[Collection entries]
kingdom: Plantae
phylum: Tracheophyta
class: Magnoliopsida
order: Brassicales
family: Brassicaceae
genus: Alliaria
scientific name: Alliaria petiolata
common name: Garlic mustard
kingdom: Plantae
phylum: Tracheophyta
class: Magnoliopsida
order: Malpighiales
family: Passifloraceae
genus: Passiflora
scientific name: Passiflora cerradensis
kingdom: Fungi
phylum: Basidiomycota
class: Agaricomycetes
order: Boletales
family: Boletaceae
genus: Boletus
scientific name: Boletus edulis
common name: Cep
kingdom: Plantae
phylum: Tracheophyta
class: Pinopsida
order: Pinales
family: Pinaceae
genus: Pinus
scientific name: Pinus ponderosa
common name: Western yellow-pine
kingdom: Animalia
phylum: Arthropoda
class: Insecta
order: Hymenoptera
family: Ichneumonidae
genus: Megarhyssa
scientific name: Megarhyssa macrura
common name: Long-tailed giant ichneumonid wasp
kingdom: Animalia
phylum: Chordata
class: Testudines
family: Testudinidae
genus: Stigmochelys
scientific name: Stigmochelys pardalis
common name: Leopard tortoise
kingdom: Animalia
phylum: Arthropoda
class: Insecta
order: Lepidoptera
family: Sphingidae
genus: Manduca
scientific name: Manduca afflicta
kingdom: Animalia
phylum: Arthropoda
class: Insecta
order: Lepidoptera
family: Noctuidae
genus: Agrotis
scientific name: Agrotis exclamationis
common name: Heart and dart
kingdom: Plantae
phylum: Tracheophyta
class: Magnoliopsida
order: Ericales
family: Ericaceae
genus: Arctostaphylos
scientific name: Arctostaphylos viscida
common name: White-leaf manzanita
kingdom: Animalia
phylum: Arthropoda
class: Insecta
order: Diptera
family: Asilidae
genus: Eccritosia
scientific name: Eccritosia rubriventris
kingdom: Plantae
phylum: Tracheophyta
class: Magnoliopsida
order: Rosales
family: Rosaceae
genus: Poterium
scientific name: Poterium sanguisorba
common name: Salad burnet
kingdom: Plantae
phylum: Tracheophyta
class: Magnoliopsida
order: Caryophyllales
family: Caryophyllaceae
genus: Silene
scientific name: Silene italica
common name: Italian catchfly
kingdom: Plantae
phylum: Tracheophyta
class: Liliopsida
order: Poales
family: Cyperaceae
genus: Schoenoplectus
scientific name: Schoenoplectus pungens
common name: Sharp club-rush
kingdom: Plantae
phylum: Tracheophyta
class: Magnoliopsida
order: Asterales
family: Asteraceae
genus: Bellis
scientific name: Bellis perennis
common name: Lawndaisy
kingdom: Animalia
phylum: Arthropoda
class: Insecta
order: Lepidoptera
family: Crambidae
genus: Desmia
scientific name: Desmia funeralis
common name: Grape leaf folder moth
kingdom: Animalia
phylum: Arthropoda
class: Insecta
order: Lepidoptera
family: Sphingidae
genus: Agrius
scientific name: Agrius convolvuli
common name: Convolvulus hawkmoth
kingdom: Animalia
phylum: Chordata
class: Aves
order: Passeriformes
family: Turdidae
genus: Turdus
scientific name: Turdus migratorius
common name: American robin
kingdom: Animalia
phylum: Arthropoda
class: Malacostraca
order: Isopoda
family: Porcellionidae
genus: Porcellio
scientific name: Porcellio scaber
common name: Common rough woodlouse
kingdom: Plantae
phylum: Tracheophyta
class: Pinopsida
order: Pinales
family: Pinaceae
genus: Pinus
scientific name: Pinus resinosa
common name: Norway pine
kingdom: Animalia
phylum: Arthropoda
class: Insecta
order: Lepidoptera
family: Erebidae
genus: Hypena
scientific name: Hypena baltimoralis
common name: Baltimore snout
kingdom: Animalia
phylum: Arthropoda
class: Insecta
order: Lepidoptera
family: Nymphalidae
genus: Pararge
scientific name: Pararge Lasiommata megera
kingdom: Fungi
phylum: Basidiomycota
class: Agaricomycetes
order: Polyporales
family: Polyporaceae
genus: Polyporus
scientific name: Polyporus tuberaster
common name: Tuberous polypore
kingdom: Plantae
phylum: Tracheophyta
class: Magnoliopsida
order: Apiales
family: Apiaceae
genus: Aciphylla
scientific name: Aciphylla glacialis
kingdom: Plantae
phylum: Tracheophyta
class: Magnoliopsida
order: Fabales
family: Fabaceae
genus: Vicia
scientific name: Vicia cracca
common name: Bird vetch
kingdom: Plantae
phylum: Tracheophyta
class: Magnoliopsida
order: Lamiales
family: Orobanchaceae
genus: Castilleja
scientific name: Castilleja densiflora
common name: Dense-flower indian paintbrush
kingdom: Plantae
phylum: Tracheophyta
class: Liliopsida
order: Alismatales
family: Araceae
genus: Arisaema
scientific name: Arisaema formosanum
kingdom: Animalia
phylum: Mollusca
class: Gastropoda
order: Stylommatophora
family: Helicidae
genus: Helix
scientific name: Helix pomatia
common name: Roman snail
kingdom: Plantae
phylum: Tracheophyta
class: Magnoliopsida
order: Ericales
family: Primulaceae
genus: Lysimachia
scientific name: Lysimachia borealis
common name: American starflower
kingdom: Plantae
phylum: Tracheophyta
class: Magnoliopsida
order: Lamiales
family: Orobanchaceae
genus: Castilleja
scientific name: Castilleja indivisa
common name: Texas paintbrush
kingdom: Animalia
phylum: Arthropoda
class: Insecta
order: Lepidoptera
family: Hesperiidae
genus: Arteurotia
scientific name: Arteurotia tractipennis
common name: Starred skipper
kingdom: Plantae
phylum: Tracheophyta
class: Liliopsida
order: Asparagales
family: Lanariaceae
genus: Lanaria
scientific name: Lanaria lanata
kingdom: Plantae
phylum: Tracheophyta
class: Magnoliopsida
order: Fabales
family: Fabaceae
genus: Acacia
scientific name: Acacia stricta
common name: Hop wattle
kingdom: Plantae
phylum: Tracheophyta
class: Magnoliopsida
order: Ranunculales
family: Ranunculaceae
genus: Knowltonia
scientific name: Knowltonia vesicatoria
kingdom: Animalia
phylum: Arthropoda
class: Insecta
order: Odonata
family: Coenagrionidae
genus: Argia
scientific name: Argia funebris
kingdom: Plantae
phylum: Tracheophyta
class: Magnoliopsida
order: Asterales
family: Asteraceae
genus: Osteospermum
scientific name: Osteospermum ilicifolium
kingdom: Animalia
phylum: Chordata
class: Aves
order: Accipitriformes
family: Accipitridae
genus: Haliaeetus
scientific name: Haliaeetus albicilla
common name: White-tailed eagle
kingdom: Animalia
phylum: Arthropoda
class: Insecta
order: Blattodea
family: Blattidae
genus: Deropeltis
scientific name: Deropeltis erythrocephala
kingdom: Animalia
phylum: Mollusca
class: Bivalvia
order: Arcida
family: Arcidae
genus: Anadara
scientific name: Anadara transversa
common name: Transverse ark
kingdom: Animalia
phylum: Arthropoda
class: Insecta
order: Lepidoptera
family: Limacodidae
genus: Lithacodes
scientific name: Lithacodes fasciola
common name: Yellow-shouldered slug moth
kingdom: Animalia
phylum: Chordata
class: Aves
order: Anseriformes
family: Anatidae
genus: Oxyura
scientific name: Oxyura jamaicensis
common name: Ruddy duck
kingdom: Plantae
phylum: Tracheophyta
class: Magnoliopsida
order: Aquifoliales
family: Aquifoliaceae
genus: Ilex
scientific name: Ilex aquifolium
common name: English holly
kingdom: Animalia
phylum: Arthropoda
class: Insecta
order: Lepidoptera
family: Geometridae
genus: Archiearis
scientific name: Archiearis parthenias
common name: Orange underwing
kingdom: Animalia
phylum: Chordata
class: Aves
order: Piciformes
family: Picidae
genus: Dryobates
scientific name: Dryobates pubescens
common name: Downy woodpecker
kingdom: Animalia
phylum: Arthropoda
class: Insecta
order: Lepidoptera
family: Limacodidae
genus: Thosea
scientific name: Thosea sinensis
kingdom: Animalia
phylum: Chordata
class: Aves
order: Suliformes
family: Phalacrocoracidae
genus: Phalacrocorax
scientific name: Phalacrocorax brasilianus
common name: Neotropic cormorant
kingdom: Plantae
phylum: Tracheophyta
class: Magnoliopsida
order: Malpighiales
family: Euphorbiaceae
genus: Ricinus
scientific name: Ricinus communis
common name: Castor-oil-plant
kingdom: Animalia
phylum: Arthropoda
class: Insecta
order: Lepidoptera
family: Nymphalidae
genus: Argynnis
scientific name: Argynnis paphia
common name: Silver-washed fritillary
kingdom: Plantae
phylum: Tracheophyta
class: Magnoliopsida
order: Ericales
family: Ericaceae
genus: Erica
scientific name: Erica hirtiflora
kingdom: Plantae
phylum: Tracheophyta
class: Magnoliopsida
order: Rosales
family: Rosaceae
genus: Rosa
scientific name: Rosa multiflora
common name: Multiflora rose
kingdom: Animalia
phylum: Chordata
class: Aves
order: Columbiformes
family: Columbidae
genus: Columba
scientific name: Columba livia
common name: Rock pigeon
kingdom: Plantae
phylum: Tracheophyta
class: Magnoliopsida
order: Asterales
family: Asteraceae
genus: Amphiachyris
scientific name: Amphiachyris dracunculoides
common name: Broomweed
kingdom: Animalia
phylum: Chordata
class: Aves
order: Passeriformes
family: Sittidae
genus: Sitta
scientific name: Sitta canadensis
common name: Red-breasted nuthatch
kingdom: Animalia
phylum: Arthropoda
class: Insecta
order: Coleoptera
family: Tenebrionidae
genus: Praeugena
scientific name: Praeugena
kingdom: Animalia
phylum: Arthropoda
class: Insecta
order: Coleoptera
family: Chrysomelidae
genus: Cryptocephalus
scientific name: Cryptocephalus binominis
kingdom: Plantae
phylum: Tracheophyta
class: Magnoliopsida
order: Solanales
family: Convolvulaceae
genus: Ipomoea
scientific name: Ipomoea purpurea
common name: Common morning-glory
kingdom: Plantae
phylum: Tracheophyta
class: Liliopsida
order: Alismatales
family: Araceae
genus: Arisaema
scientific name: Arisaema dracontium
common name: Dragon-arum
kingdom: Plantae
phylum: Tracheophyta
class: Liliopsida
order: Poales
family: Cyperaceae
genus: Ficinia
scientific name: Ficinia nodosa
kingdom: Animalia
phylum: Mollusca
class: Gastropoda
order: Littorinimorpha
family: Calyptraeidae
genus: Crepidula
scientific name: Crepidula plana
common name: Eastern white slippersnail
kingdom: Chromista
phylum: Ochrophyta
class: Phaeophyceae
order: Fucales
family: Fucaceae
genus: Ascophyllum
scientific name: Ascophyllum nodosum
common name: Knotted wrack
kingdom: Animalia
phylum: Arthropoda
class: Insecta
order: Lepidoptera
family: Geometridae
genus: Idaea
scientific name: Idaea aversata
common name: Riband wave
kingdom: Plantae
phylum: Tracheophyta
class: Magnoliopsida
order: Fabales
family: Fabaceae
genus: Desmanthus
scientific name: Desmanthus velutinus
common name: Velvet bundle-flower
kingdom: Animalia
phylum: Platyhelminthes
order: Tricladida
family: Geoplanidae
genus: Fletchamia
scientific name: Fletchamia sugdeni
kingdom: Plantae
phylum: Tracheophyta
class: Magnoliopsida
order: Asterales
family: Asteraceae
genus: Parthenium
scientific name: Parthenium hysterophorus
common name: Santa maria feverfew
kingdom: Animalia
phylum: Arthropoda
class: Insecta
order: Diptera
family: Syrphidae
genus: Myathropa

Problem to work on:
Return the lines of the data exactly, starting with the line that contains "scientific name: Hypena baltimoralis" and going on through the line that contains "family: Hesperiidae".

Problem solution:
scientific name: Hypena baltimoralis
common name: Baltimore snout
kingdom: Animalia
phylum: Arthropoda
class: Insecta
order: Lepidoptera
family: Nymphalidae
genus: Pararge
scientific name: Pararge Lasiommata megera
kingdom: Fungi
phylum: Basidiomycota
class: Agaricomycetes
order: Polyporales
family: Polyporaceae
genus: Polyporus
scientific name: Polyporus tuberaster
common name: Tuberous polypore
kingdom: Plantae
phylum: Tracheophyta
class: Magnoliopsida
order: Apiales
family: Apiaceae
genus: Aciphylla
scientific name: Aciphylla glacialis
kingdom: Plantae
phylum: Tracheophyta
class: Magnoliopsida
order: Fabales
family: Fabaceae
genus: Vicia
scientific name: Vicia cracca
common name: Bird vetch
kingdom: Plantae
phylum: Tracheophyta
class: Magnoliopsida
order: Lamiales
family: Orobanchaceae
genus: Castilleja
scientific name: Castilleja densiflora
common name: Dense-flower indian paintbrush
kingdom: Plantae
phylum: Tracheophyta
class: Liliopsida
order: Alismatales
family: Araceae
genus: Arisaema
scientific name: Arisaema formosanum
kingdom: Animalia
phylum: Mollusca
class: Gastropoda
order: Stylommatophora
family: Helicidae
genus: Helix
scientific name: Helix pomatia
common name: Roman snail
kingdom: Plantae
phylum: Tracheophyta
class: Magnoliopsida
order: Ericales
family: Primulaceae
genus: Lysimachia
scientific name: Lysimachia borealis
common name: American starflower
kingdom: Plantae
phylum: Tracheophyta
class: Magnoliopsida
order: Lamiales
family: Orobanchaceae
genus: Castilleja
scientific name: Castilleja indivisa
common name: Texas paintbrush
kingdom: Animalia
phylum: Arthropoda
class: Insecta
order: Lepidoptera
family: Hesperiidae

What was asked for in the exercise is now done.